- Saved data entries -

<<<<

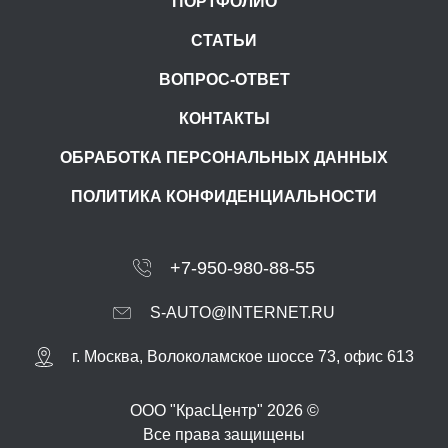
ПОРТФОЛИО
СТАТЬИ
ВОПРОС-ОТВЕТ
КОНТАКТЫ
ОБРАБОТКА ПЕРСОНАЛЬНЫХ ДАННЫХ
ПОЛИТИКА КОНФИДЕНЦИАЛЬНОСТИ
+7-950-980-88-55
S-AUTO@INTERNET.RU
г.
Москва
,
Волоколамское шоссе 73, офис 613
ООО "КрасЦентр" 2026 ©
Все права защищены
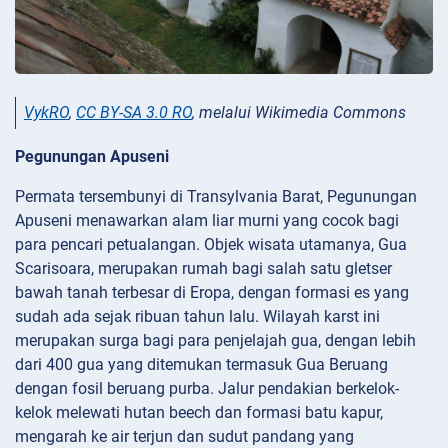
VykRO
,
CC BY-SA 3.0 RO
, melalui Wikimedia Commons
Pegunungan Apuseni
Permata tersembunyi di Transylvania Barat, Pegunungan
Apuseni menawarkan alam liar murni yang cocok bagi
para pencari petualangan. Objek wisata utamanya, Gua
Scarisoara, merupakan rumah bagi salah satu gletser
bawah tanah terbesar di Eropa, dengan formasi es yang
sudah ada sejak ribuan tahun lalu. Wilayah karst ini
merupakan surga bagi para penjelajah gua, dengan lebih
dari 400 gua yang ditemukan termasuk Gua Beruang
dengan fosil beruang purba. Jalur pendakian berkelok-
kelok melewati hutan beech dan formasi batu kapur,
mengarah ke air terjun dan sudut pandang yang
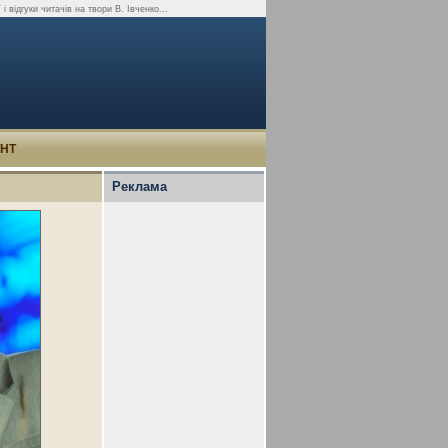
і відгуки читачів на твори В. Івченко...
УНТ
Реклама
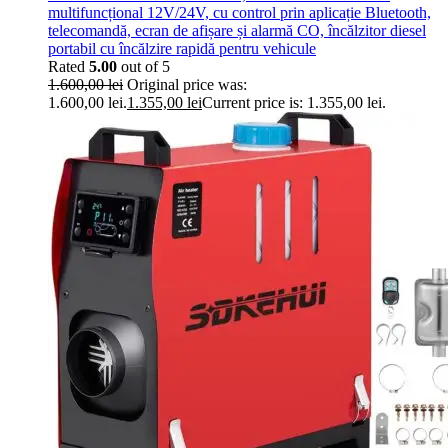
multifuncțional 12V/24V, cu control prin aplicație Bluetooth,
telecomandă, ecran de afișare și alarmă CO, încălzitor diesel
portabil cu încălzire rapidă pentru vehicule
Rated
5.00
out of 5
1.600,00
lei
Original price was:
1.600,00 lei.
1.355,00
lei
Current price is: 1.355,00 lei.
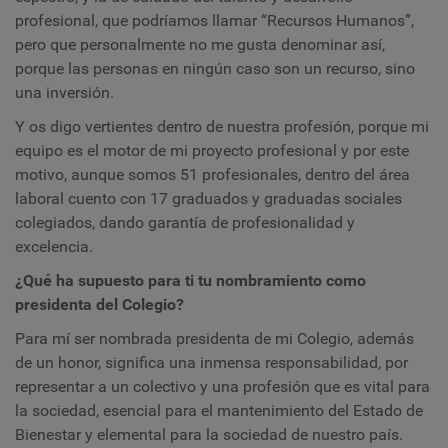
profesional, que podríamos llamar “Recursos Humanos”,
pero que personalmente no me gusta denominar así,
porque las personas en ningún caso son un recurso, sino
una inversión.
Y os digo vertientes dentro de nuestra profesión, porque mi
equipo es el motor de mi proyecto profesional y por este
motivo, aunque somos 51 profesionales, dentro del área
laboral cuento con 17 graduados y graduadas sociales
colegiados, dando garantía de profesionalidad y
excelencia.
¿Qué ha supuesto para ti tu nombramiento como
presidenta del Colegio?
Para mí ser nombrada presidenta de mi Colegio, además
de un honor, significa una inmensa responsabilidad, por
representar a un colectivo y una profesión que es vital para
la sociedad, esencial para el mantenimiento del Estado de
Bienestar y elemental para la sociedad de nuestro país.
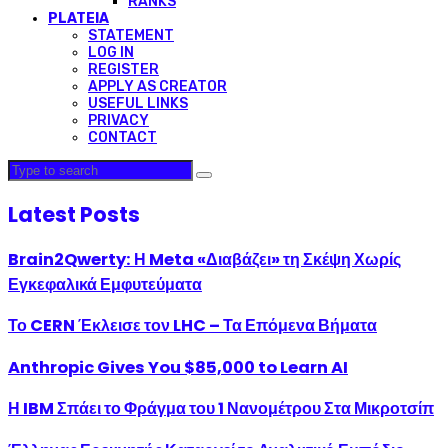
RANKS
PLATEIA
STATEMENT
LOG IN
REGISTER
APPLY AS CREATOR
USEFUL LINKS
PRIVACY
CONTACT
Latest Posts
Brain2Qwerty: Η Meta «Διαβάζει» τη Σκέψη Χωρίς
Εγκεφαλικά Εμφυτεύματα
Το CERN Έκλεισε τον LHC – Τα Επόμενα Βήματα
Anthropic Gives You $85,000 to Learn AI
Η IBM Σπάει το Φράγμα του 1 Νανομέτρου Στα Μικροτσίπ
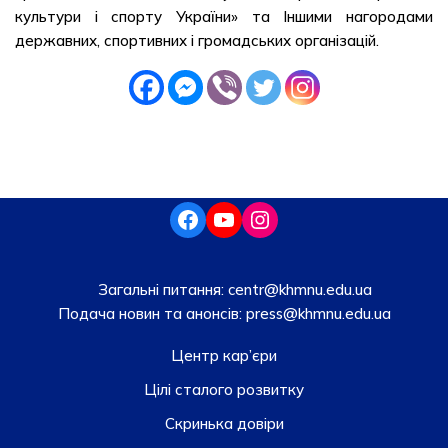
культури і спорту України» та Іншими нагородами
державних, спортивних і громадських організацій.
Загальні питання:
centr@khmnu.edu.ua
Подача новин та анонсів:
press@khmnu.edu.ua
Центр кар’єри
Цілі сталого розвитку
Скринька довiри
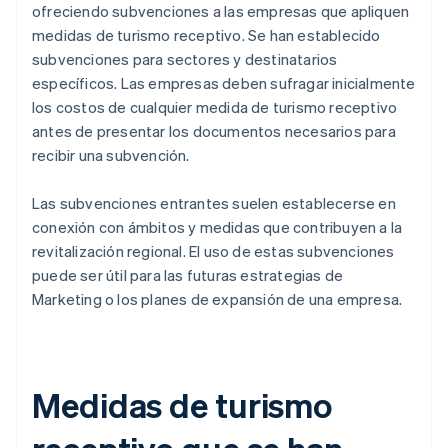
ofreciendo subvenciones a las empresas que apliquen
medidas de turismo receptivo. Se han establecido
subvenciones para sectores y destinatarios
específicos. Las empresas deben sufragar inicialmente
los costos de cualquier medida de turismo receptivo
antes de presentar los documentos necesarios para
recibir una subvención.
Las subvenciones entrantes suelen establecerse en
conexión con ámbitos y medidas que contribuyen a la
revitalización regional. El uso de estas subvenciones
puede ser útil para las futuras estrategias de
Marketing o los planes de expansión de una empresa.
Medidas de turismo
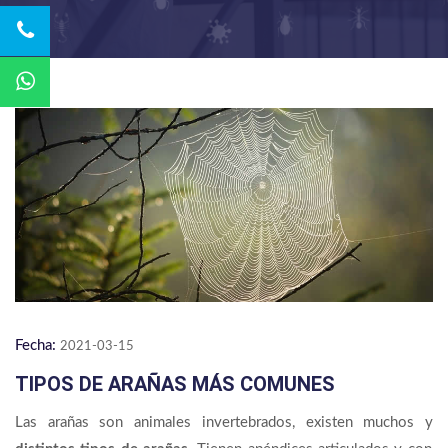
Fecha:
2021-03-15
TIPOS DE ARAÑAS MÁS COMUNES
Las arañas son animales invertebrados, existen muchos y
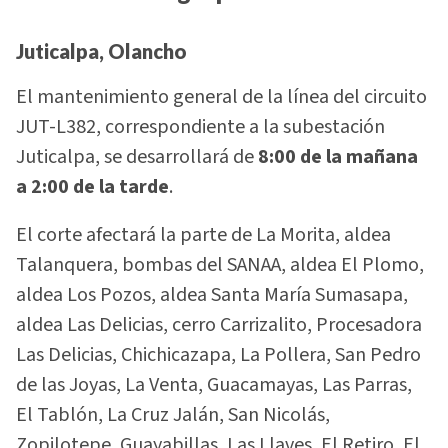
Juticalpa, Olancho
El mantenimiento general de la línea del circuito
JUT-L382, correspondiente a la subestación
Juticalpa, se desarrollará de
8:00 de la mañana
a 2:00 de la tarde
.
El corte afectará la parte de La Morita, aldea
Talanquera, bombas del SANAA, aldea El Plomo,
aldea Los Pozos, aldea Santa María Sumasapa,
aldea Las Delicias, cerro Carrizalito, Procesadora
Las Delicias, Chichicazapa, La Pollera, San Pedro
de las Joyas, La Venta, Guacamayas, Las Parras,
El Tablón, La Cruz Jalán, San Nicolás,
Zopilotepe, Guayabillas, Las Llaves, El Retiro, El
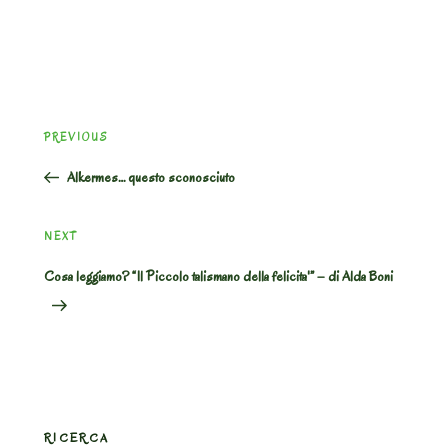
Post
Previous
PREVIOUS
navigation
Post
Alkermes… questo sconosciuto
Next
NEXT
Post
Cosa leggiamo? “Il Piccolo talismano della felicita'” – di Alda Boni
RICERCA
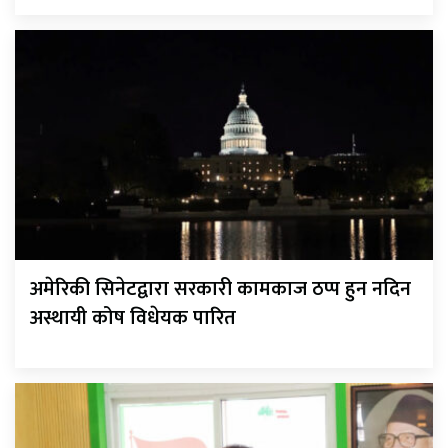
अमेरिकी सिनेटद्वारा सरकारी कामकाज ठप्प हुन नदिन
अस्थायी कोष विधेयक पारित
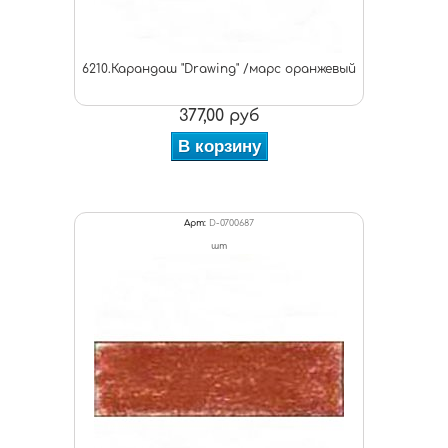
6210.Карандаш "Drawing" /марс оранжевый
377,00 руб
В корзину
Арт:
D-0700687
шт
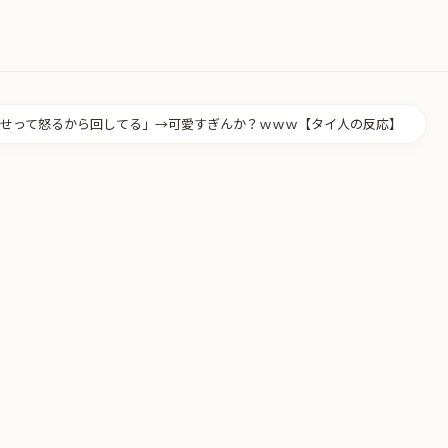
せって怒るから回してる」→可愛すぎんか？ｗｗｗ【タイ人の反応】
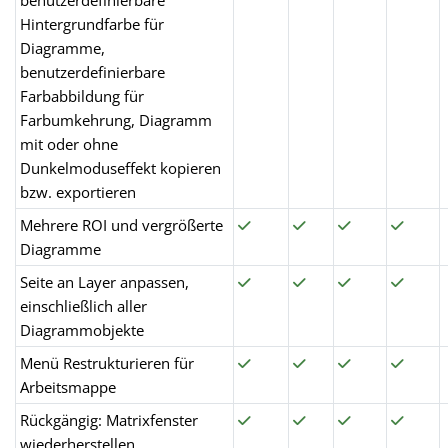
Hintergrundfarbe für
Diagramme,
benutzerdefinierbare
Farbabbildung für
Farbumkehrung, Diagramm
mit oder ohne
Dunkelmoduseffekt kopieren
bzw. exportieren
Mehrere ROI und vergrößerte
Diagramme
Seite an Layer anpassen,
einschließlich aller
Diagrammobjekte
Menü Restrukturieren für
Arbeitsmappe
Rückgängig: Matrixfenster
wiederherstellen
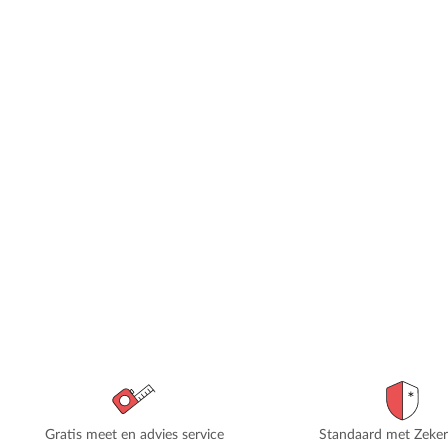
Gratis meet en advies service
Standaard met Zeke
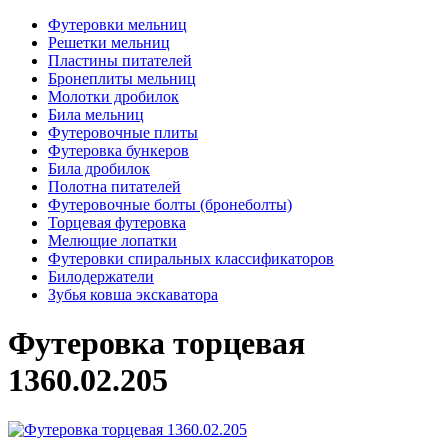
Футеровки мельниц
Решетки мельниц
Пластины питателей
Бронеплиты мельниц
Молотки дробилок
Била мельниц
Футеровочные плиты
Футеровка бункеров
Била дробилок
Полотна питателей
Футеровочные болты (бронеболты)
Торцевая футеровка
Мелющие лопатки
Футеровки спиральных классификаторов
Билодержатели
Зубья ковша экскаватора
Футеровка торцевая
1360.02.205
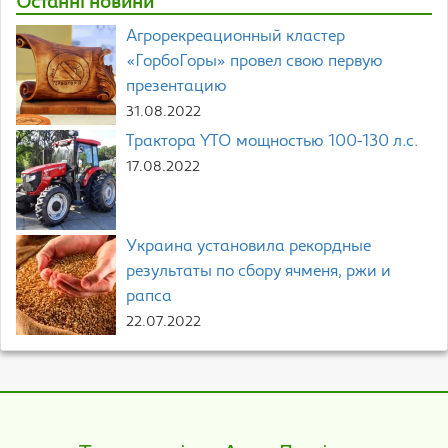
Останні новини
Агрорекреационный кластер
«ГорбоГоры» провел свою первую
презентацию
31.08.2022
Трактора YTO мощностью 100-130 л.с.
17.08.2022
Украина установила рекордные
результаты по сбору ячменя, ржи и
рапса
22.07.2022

>>>>

- Your task -
The answer must consist solely of the lines from the first line of the records through the line containing "laboral cuento con", reproduced exactly and without the pictures.

- The completed task -
ПОРТФОЛИО
СТАТЬИ
ВОПРОС-ОТВЕТ
КОНТАКТЫ
ОБРАБОТКА ПЕРСОНАЛЬНЫХ ДАННЫХ
ПОЛИТИКА КОНФИДЕНЦИАЛЬНОСТИ
+7-950-980-88-55
S-AUTO@INTERNET.RU
г.
Москва
,
Волоколамское шоссе 73, офис 613
ООО "КрасЦентр" 2026 ©
Все права защищены
VykRO
,
CC BY-SA 3.0 RO
, melalui Wikimedia Commons
Pegunungan Apuseni
Permata tersembunyi di Transylvania Barat, Pegunungan
Apuseni menawarkan alam liar murni yang cocok bagi
para pencari petualangan. Objek wisata utamanya, Gua
Scarisoara, merupakan rumah bagi salah satu gletser
bawah tanah terbesar di Eropa, dengan formasi es yang
sudah ada sejak ribuan tahun lalu. Wilayah karst ini
merupakan surga bagi para penjelajah gua, dengan lebih
dari 400 gua yang ditemukan termasuk Gua Beruang
dengan fosil beruang purba. Jalur pendakian berkelok-
kelok melewati hutan beech dan formasi batu kapur,
mengarah ke air terjun dan sudut pandang yang
і відгуки читачів на твори В. Івченко...
УНТ
Реклама
multifuncțional 12V/24V, cu control prin aplicație Bluetooth,
telecomandă, ecran de afișare și alarmă CO, încălzitor diesel
portabil cu încălzire rapidă pentru vehicule
Rated
5.00
out of 5
1.600,00
lei
Original price was:
1.600,00 lei.
1.355,00
lei
Current price is: 1.355,00 lei.
profesional, que podríamos llamar “Recursos Humanos”,
pero que personalmente no me gusta denominar así,
porque las personas en ningún caso son un recurso, sino
una inversión.
Y os digo vertientes dentro de nuestra profesión, porque mi
equipo es el motor de mi proyecto profesional y por este
motivo, aunque somos 51 profesionales, dentro del área
laboral cuento con 17 graduados y graduadas sociales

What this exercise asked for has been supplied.